Exercício do esperançar
Arte de levante, forte e de protesto, de resistência e indignação. Porém, também exercício do esperançar, conforme escreve a artista ao se apresentar sobre os novos projetos em cerâmica e desenho, pesquisa cujo primeiro resultado se apresenta em “Rebrote Mariposa”. Com curtíssimo prazo de visitação, a mostra tem relevância no tempo contemporâneo como uma das tantas prospecções pandêmicas que trazem os rumores afetivos e traumáticos de uma situação que ainda não acabou. Enfim, arte com valor agregado que propõe problematizações de múltiplos direcionamentos – como espadas etéreas capazes de tocar o humano.
Serviço
Exposição “Rebrote Mariposa”, de Betânia Silveira
Quando: Até 13.7.2022, terça a domingo, 9h às 21h
Onde: Oficinas de Arte, Centro Integrado de Cultura (CIC), av. Irineu Bornhausen, 5.600, bairro Agronômica, Florianópolis (SC) – Gratuito
Sobre a artista
Nascida em Belo Horizonte (MG), vive e trabalha em Florianópolis (SC) desde 1991. Especializada em cerâmica, começa a vida acadêmica em paralelo à atuação artística. Faz mestrado e doutorado em arte, tendo a cerâmica como mídia expressiva e área de pesquisa matérica e poética. Em 1995, estuda cerâmica design em curso orientado pela Universidade de Londres, em Rugby, na Inglaterra. Profissionalmente se constitui entre ações como artista, professora e pesquisadora da cerâmica, das poéticas visuais e da performance. Atuou como professora universitária na Escola Guignard de Artes Visuais da Universidade do Estado de Minas Gerais (UEMG), em Belo Horizonte, e em Florianópolis, no Centro de Artes (Ceart), da Universidade do Estado de Santa Catarina (Udesc), nos cursos de bacharelado e licenciatura da Faculdade de Artes Visuais. Ministrou, por mais de uma década, cursos de cerâmica em caráter de extensão, no Departamento Artístico Cultural (DAC), da Universidade Federal de Santa Catarina (UFSC) e foi orientadora da Oficina de Cerâmica, no Centro integrado de Cultura (CIC).

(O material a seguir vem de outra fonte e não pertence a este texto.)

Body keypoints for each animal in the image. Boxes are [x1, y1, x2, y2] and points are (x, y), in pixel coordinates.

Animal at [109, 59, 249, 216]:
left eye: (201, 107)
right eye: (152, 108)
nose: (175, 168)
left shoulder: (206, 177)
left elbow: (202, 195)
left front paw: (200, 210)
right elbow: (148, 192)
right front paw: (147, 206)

Como mídia expressiva adota a argila, o ferro, madeira, acrílico, plástico, silicone, vidro, espelho, entre outros materiais. Viabiliza trabalhos por meio da cerâmica, da hipermídia, da fotografia, do vídeo, de performances, desenhos e gravuras.
Desde 1991, participa de simpósios e congressos nacionais e internacionais apresentando palestras, comunicações e workshops em países como Cuba, Turquia, Suécia, Portugal Argentina e Brasil, onde participa também de exposições coletivas e individuais. Conquistou prêmios ao longo dos anos, como na 9º Bienal Internacional de Cerâmica de Aveiro, Portugal; e o último recebido em Florianópolis por Reconhecimento de Trajetória Cultural no Estado de Santa Catarina, Lei Aldir Blanc/SC -2020.